◆ Task: Restate each record below word for word, skipping images.

Structured pose outputs
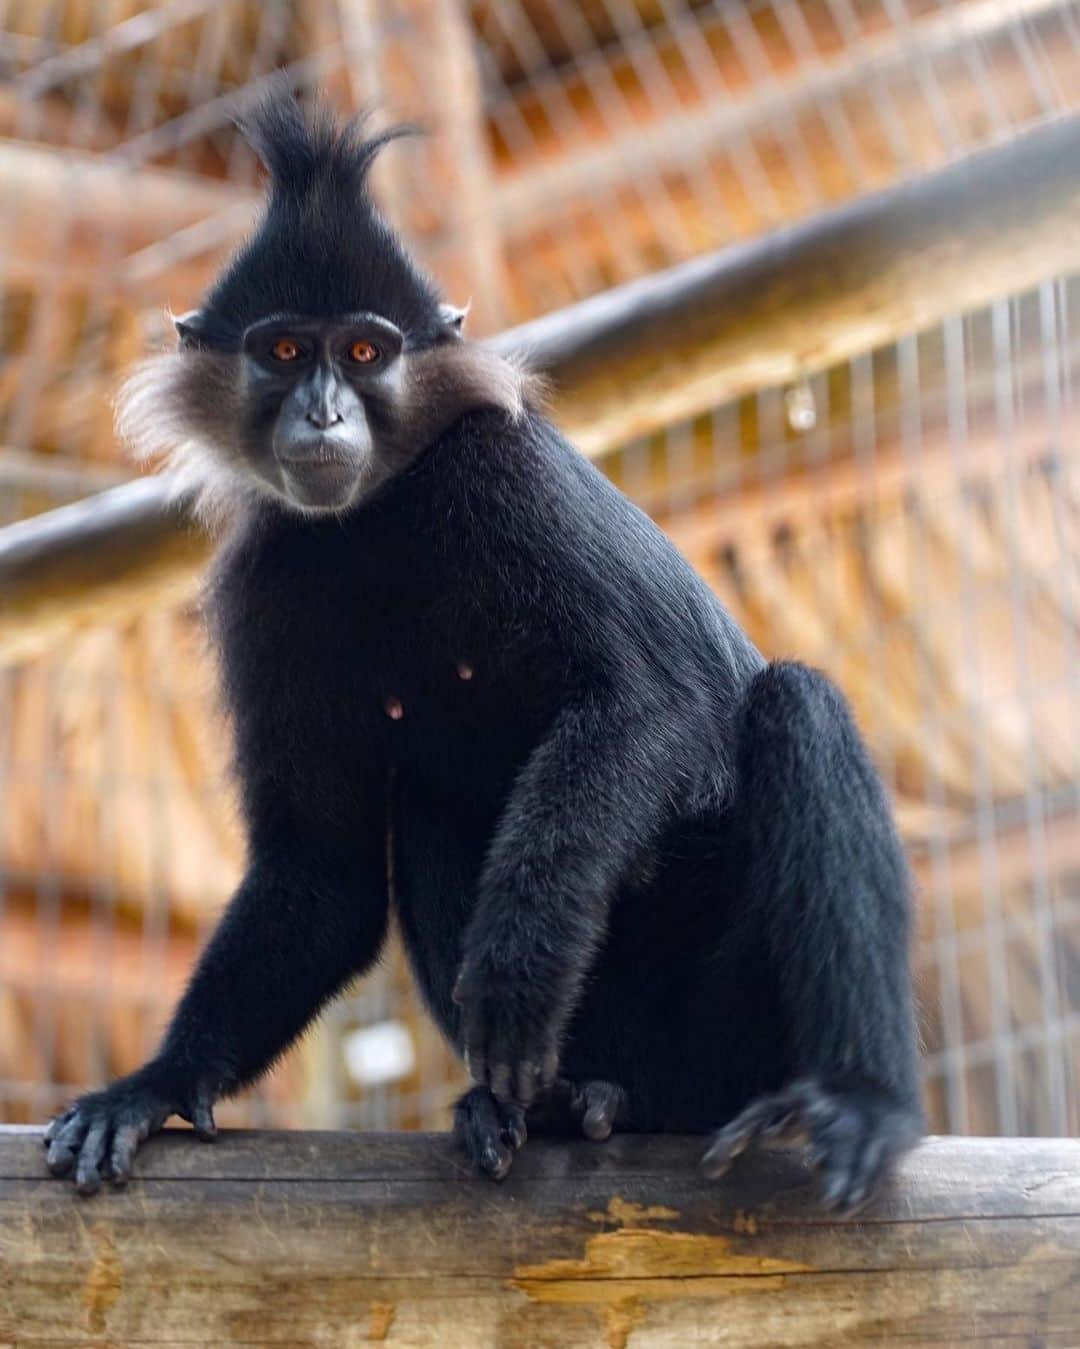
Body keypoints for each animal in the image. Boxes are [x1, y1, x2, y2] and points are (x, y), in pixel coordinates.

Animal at [42, 99, 916, 1208]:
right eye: (283, 349)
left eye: (364, 353)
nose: (324, 409)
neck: (381, 517)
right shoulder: (266, 577)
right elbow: (320, 868)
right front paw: (156, 1081)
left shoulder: (505, 470)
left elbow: (654, 701)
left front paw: (518, 965)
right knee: (426, 800)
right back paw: (565, 1103)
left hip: (730, 1022)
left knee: (797, 702)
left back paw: (859, 1099)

◆ Response below:
Body keypoints for each animal in the image. Boxes are [x1, y1, x2, y2] and points are (x, y), in pixel coordinates.

Animal at [42, 99, 916, 1208]:
right eye: (283, 349)
left eye: (364, 353)
nose: (324, 409)
neck: (381, 517)
right shoulder: (266, 577)
right elbow: (320, 868)
right front paw: (156, 1081)
left shoulder: (505, 470)
left elbow: (654, 701)
left front paw: (518, 965)
right knee: (426, 800)
right back paw: (565, 1103)
left hip: (730, 1022)
left knee: (797, 702)
left back paw: (859, 1099)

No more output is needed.